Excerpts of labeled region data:
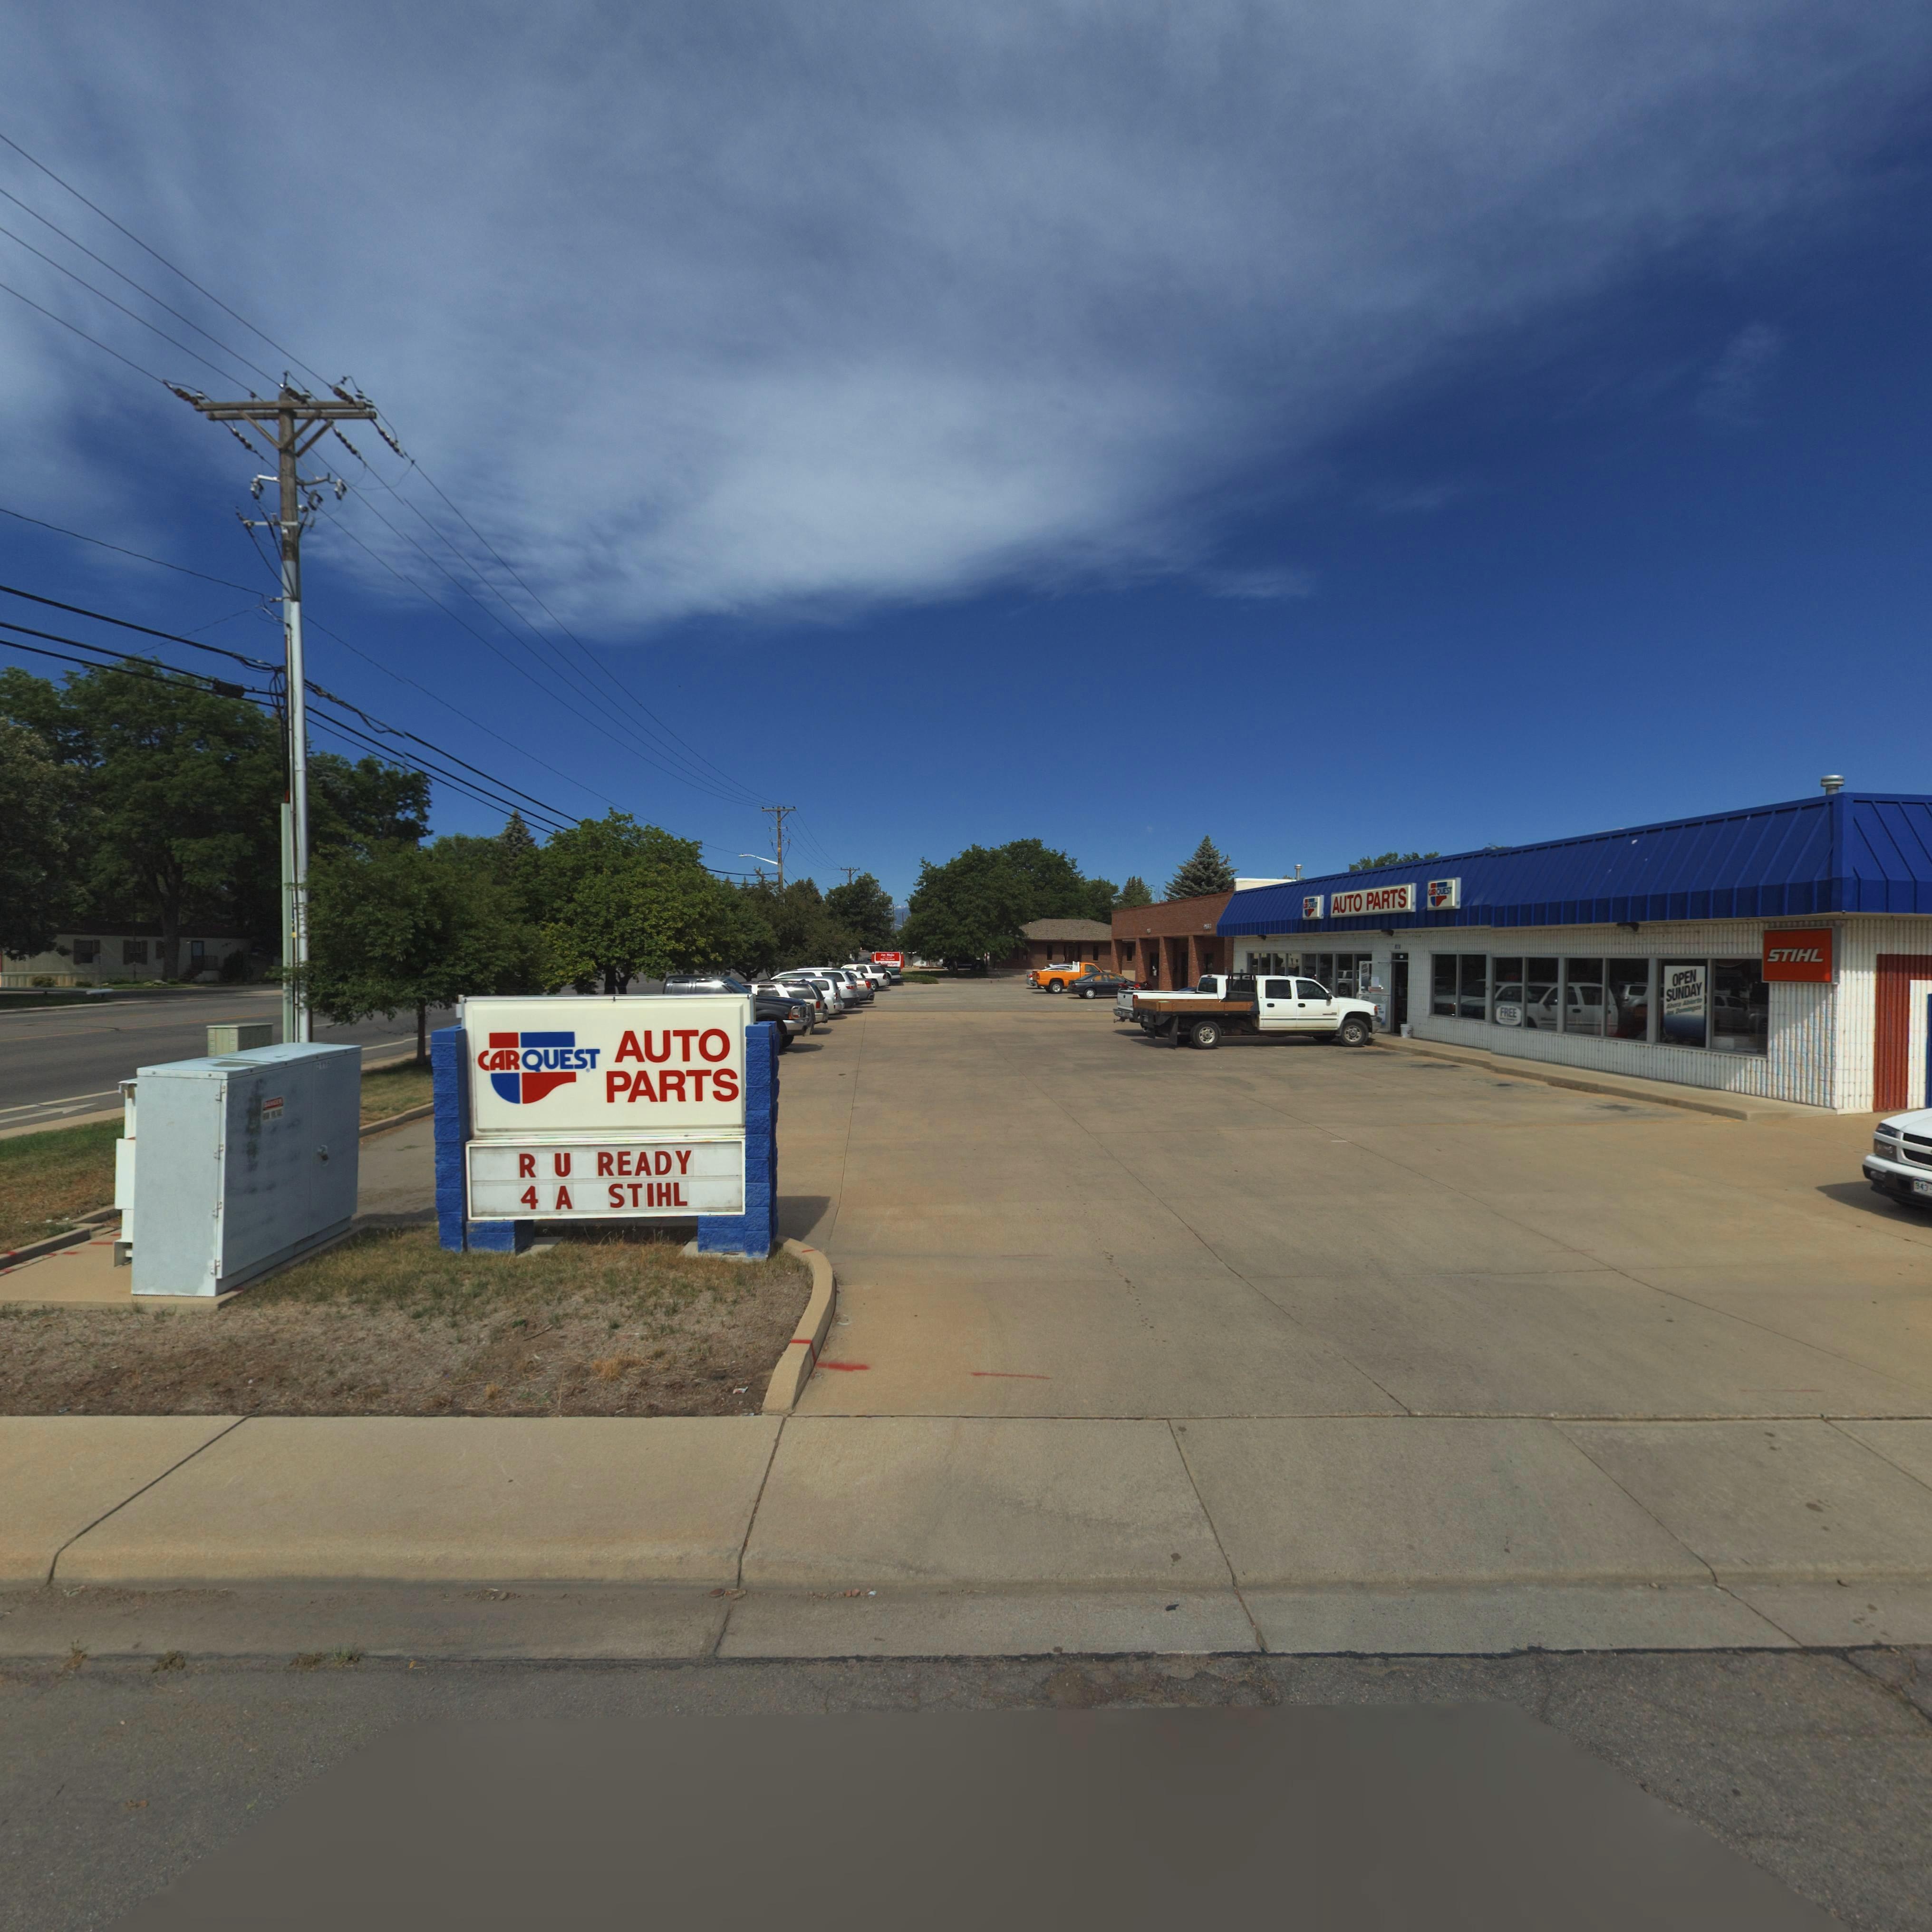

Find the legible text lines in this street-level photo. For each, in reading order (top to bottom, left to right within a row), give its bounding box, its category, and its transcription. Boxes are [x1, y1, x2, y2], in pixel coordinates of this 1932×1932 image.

[1303, 901, 1318, 908] BusinessName: C** QUEST
[1332, 887, 1407, 914] BusinessName: AUTO PARTS
[1427, 886, 1452, 896] BusinessName: CAR QUEST
[1203, 923, 1211, 930] StreetNumber: 9***
[882, 962, 898, 966] BusinessName: ***** Fa**
[612, 1027, 731, 1064] BusinessName: AUTO
[476, 1047, 601, 1073] BusinessName: CAR QUEST
[605, 1067, 740, 1104] BusinessName: PARTS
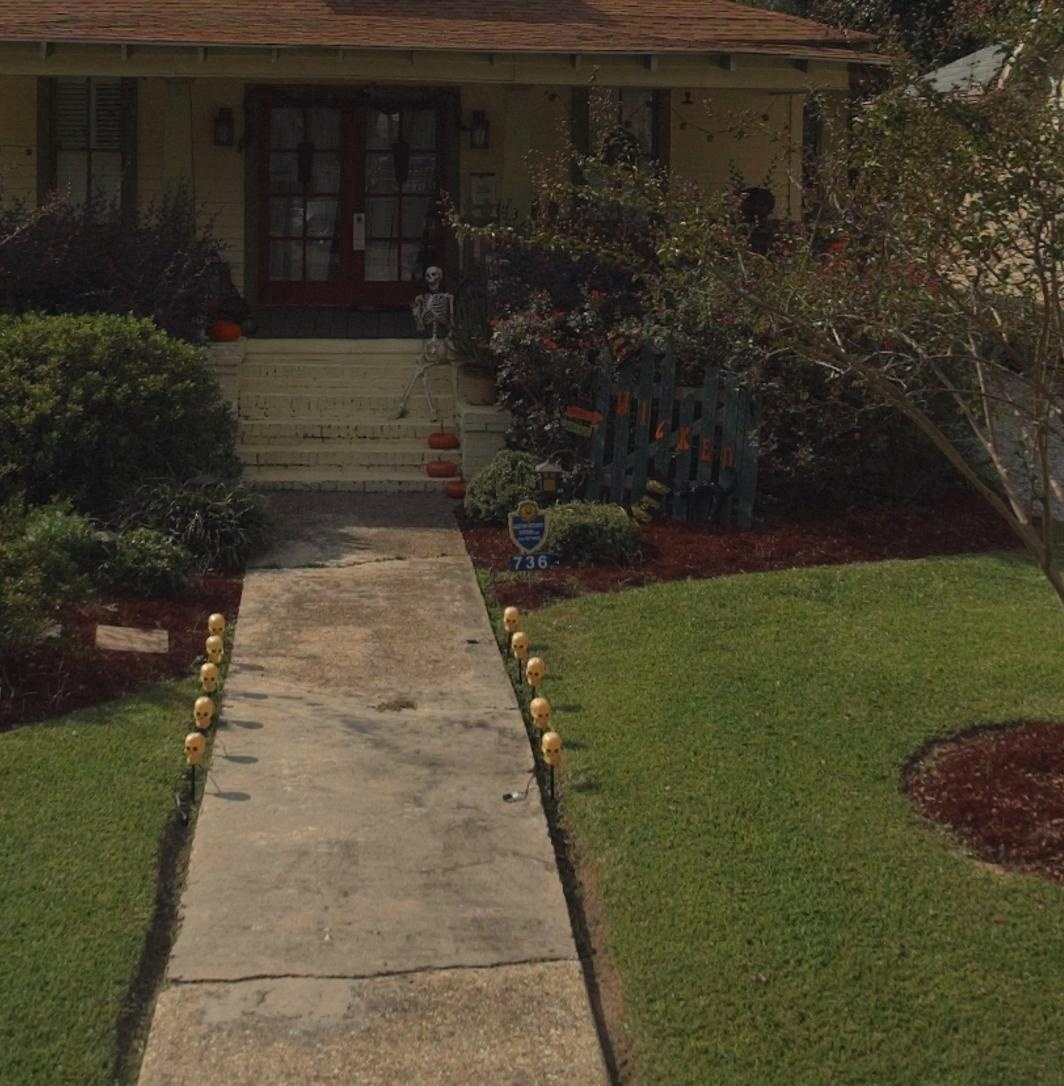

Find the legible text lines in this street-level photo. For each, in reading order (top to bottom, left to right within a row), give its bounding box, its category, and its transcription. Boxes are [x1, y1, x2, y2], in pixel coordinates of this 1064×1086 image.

[612, 384, 735, 477] None: WICKED
[511, 553, 550, 572] StreetNumber: 736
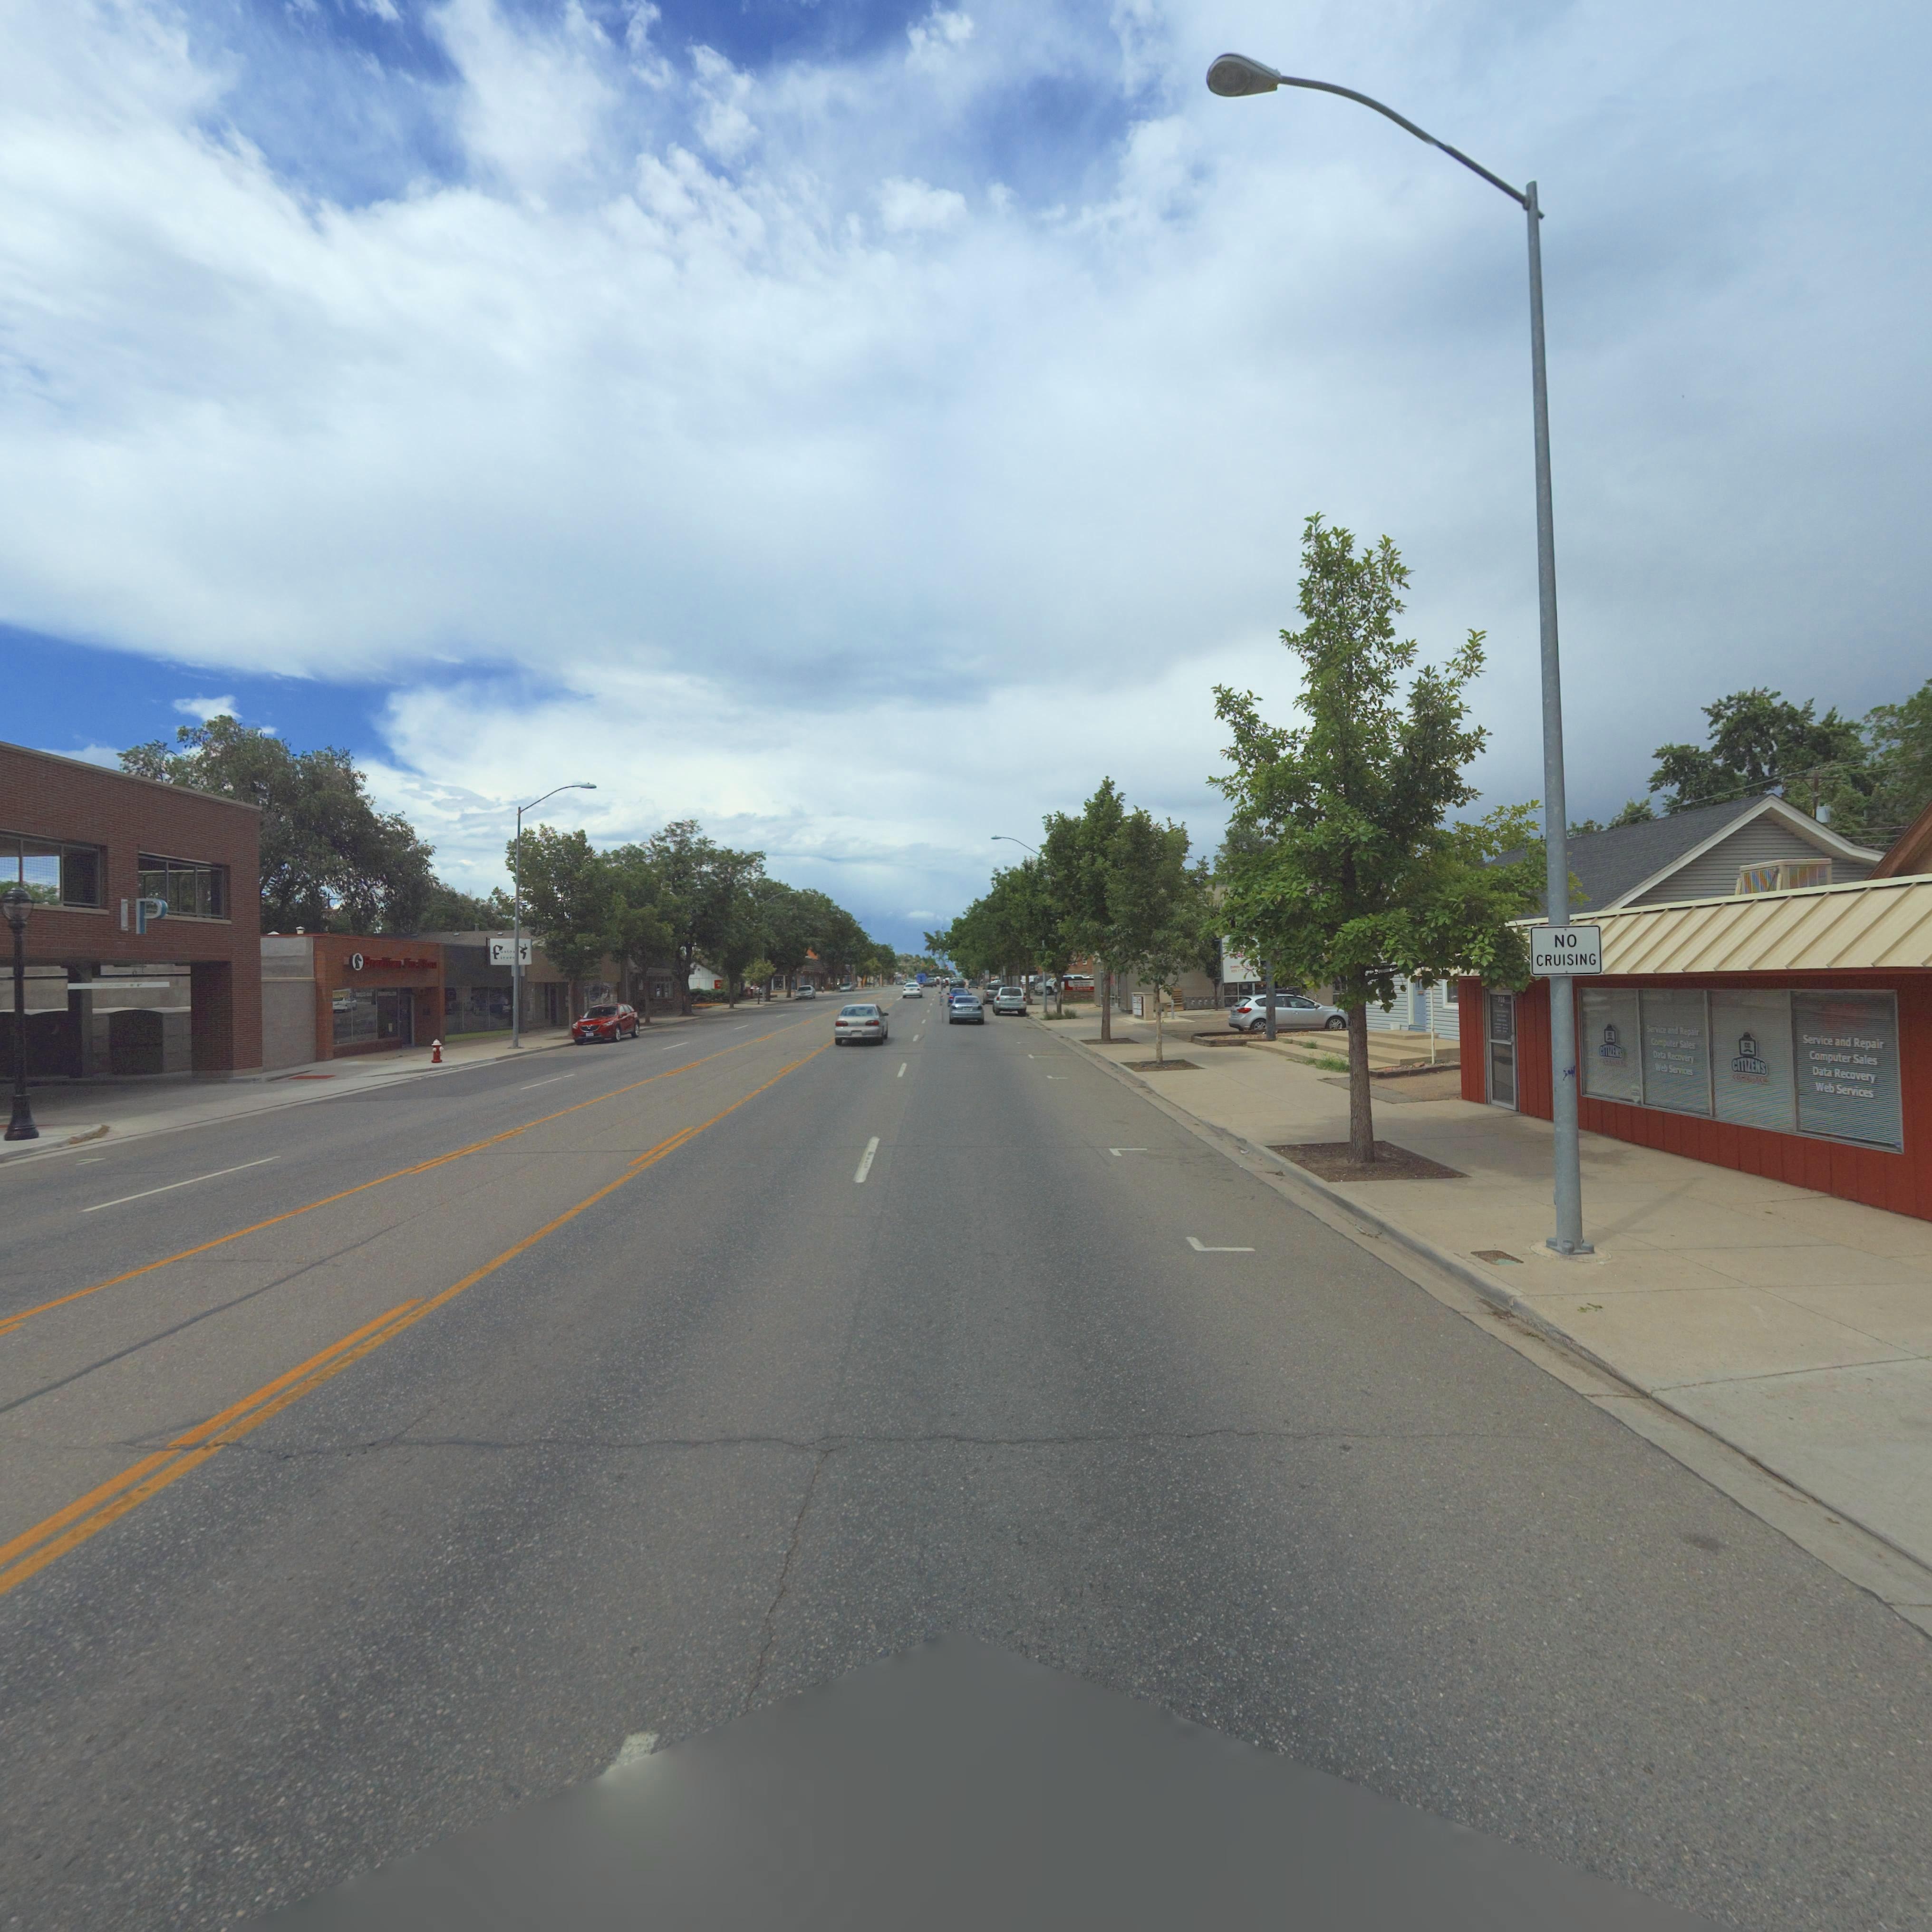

What is expected: Format the records above as a JSON list of strings with one string per line. Skip blank lines, and leave the pictures out.

Answer to this exercise:
[
  "Find the legible text lines in this street-level photo. For each, in reading order (top to bottom, left to right within a row), give its bounding box, its category, and its transcription. Boxes are [x1, y1, x2, y2], in pixel coordinates of this 1932×1932 image.",
  "[1303, 901, 1318, 908] BusinessName: C** QUEST",
  "[1332, 887, 1407, 914] BusinessName: AUTO PARTS",
  "[1427, 886, 1452, 896] BusinessName: CAR QUEST",
  "[1203, 923, 1211, 930] StreetNumber: 9***",
  "[882, 962, 898, 966] BusinessName: ***** Fa**",
  "[612, 1027, 731, 1064] BusinessName: AUTO",
  "[476, 1047, 601, 1073] BusinessName: CAR QUEST",
  "[605, 1067, 740, 1104] BusinessName: PARTS",
  "Find the legible text lines in this street-level photo. For each, in reading order (top to bottom, left to right within a row), give its bounding box, its category, and its transcription. Boxes are [x1, y1, x2, y2], in pixel coordinates of this 1064×1086 image.",
  "[612, 384, 735, 477] None: WICKED",
  "[511, 553, 550, 572] StreetNumber: 736"
]